En 1957, son premier film témoigne d'une maîtrise exceptionnelle. Douze hommes en colère est un saisissant jeu de rôles sur le citoyen et la machine judiciaire. Dans ce huis clos magistral, chaque personnage représente un type d’Américain confronté à la complexité de la vérité et à sa propre responsabilité. Le refus d’un seul homme d’accepter une version trop simple d’un fait divers entraîne une réflexion passionnante sur la conviction et le poids des mots. Le casting et la direction d’acteur est parfaite et Henry Fonda trouve ici un de ses meilleurs rôles. Loin de paraître théâtral, le film utilise aux mieux toutes les possibilités du cinéma (comme les changements progressifs de focale pour augmenter la sensation d’étouffement) et propose déjà quelques uns des thèmes majeurs du cinéaste.
Ses films suivants confirmeront son amour pour la scène, avec des adaptations prestigieuses comme L’Homme a la peau de serpent (1959), d’après Tennessee Williams avec Marlon Brando et Anna Magnani ou encore Long voyage dans la nuit (1962), huis clos oppressant sur une famille en décomposition, avec, entre autres, Katharine Hepburn.
En 1964, ce goût pour les espaces restreints où se concentre l'action s’affirme encore avec Point Limite, magistral thriller paranoïaque sur la guerre froide où le parti pris de rester du côté américain, donne au film une force incroyable. Absolument dénué du moindre espoir et pourtant d’un réalisme implacable, Point Limite reste le plus bel exemple de retranscription de l’atmosphère si spéciale de tensions entre les deux blocs. Henry Fonda, parfait en président des Etats-Unis, apporte au chef d’œuvre sa touche finale. En 1966, Le Groupe, trop méconnu, est un élégant portrait collectif féminin qui surprend.
Les années soixante-dix verront la maîtrise de Lumet s’allouer un nouveau domaine : le film policier. Le Gang Anderson (1971), Serpico (1973), Un après-midi de chien (1975) et Le Prince de New York (1981) partagent le même réalisme intransigeant et une direction d'acteurs exceptionnelle. Si dans le premier de ces films, on découvre un Christopher Walken débutant et un Sean Connery prouvant qu’il peut-être autre chose que James Bond (Lumet lui offrira deux rôles aussi forts avec La Colline des hommes perdus et The Offence), c’est surtout Al Pacino qui impressionne dans les deux suivants, diptyque New-Yorkais qui montre le côté policier puis le banditisme avec la même âpreté.

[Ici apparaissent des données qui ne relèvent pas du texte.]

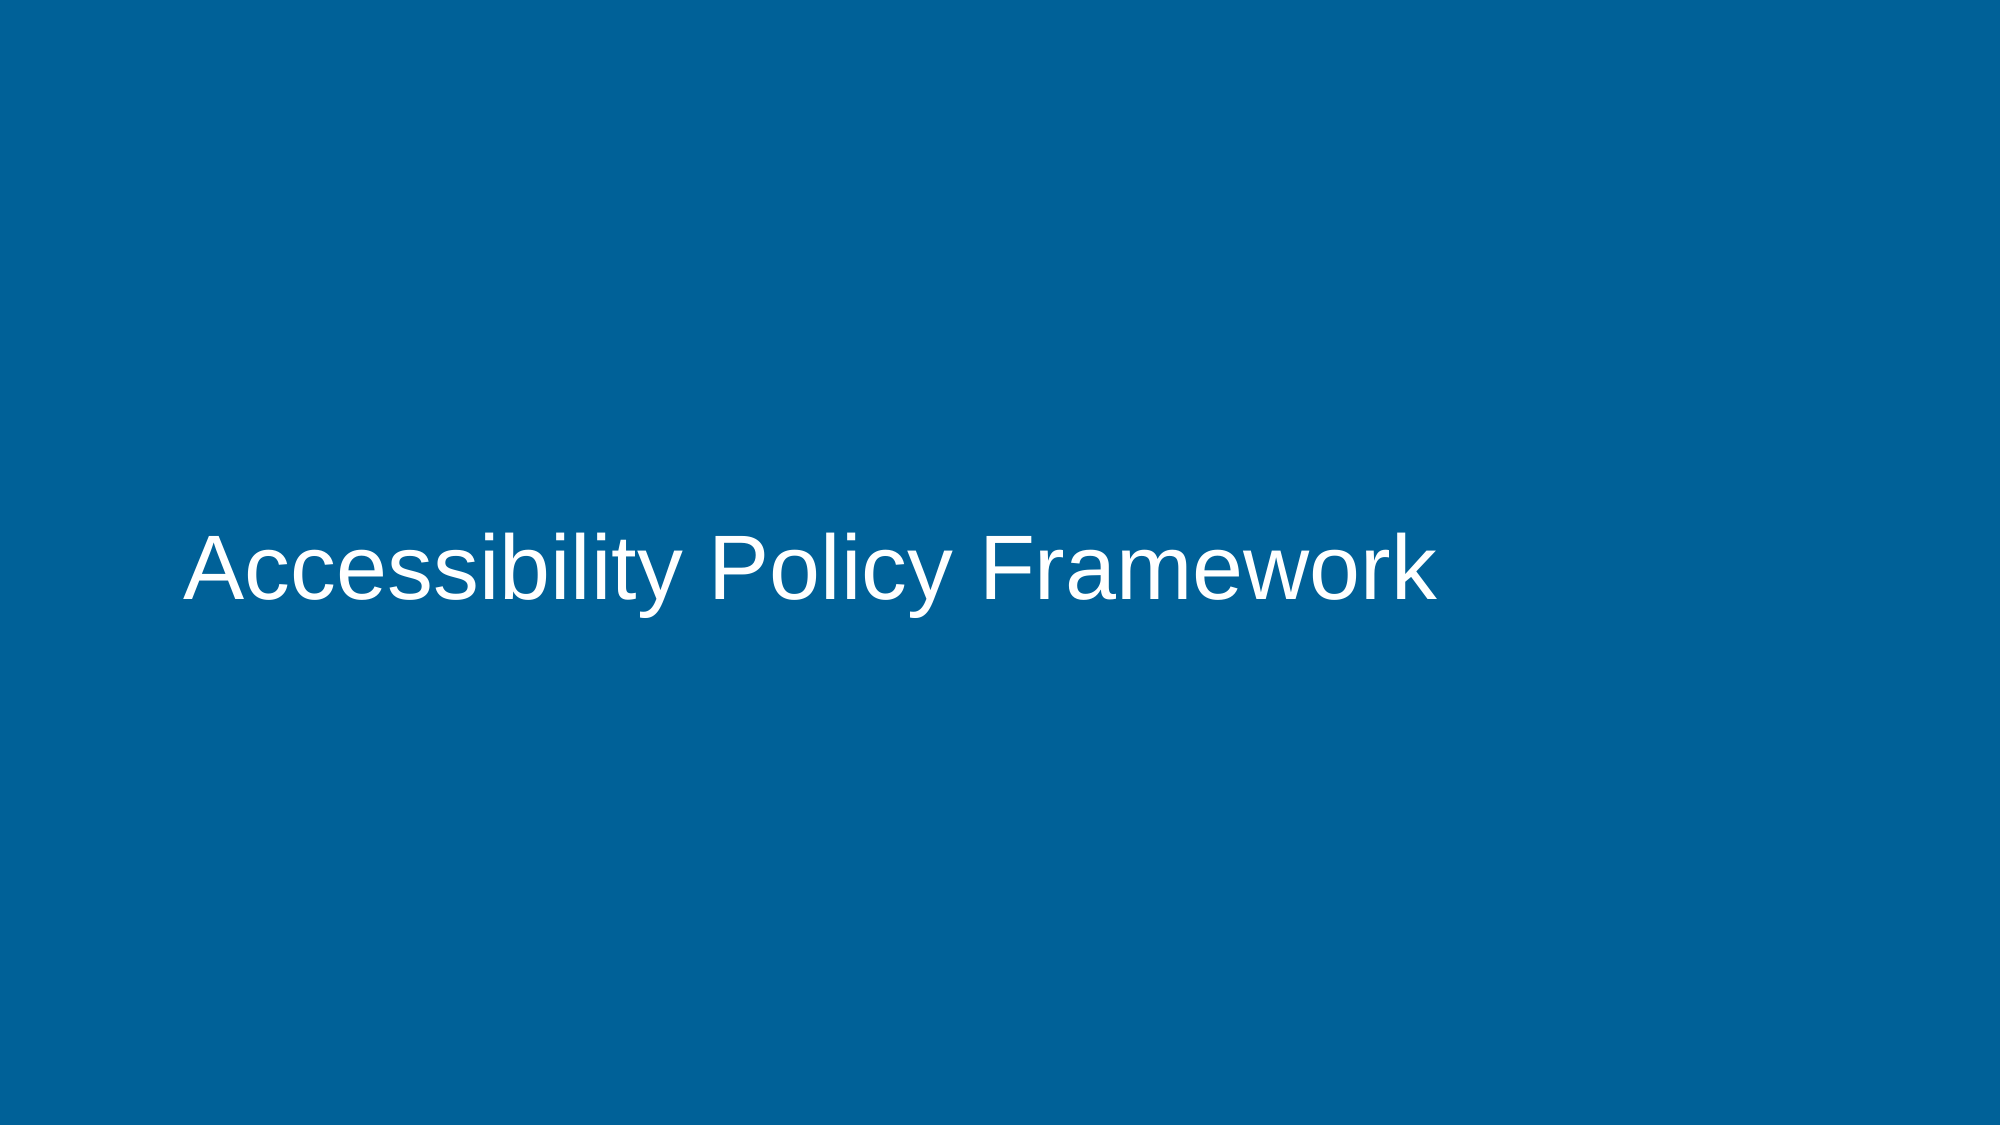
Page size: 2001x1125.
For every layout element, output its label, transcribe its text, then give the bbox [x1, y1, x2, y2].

title Accessibility Policy Framework [168, 431, 1562, 694]
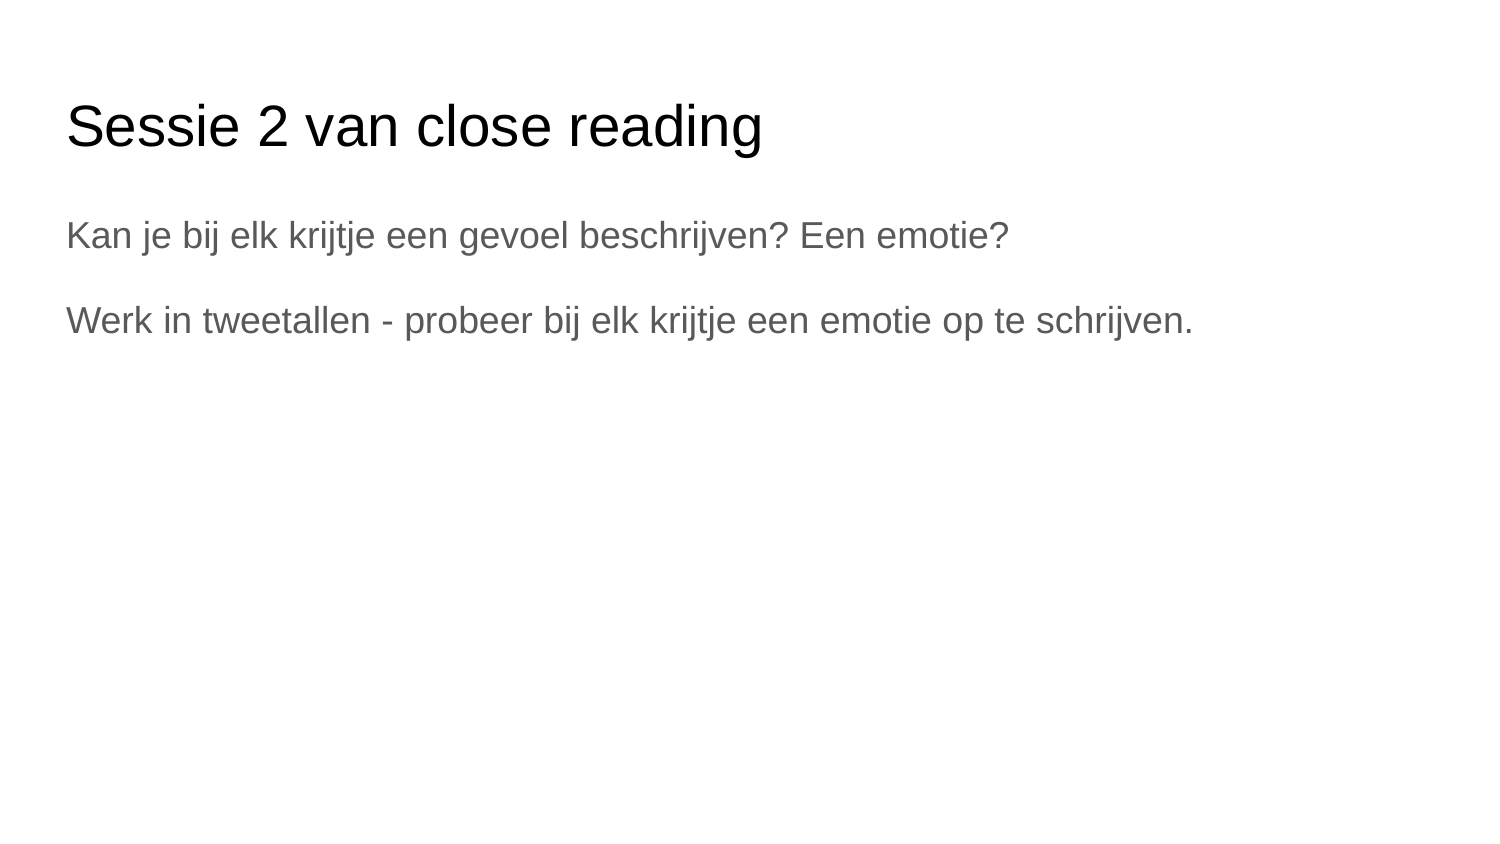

Curieusement, alors qu'il semblait dans une période de créativité fructueuse, Lumet alterne au fil des décennies suivantes échecs spectaculaires (The Wiz, 1978, remake black du Magicien d'Oz avec Diana Ross et Michael Jackson, ou Gloria, en 1999, remake du film de Cassavetes avec Sharon Stone en place de Gena Rowlands) avec des grandes productions soignées mais sans génie Le Crime de l’Orient-Express (1974), Le Lendemain du crime (avec Jane Fonda et Jeff Bridges)... mais en offrant aussi au moins un chef-d'oeuvre avec le percutant Network (1976) satire féroce d’un milieu audiovisuel que le réalisateur connaît si bien. Mise en scène nerveuse, acteurs virtuoses, propos terrifiant, Lumet est encore une fois à son meilleur. Sa critique des médias, virulente sans jamais perdre en crédibilité, reste d’une étonnante actualité.
Régulièrement négligé par la critique, puis redécouvert, puis oublié, puis encensé... Lumet arrive toujours à surprendre. Entre deux films médiocres ou ratés, c'est un grand Lumet qui signe Le Verdict (1982), retour au film de procès, à la tonalité mélancolique, où les tentatives de rédemption d’un Paul Newman pathétique ne seront pas intégralement récompensées. En 1988, c'est A bout de course qui marque les cinéphiles, racontant comment les dérives contestataires des années soixante-dix laissent des traces parfois imprévues. Avec un River Phoenix impressionnant et une histoire toute en sensibilité et en émotions pudiques, c'est aussi une très jolie réflexion sur l’entrée dans l’âge adulte.
Mais il faudrait reconsidérer des films passés trop inaperçus, et pourtant excellents, comme Daniel, A la recherche de Garbo, Une étrangère parmi nous ou Dans l'ombre de Manhattan pour rendre à Lumet une place de choix parmi les classiques hollywoodiens, même si ses dernières tentatives, que ce soit un film de procès avec Jugez-moi coupable (2006) ou un nouveau braquage familial avec 7h58 ce samedi-là (2007), loin d'être déshonorants, n'apportent rien à la filmographie de celui qui restera l'un des grands maîtres du cinéma américain des années soixante et soixante-dix.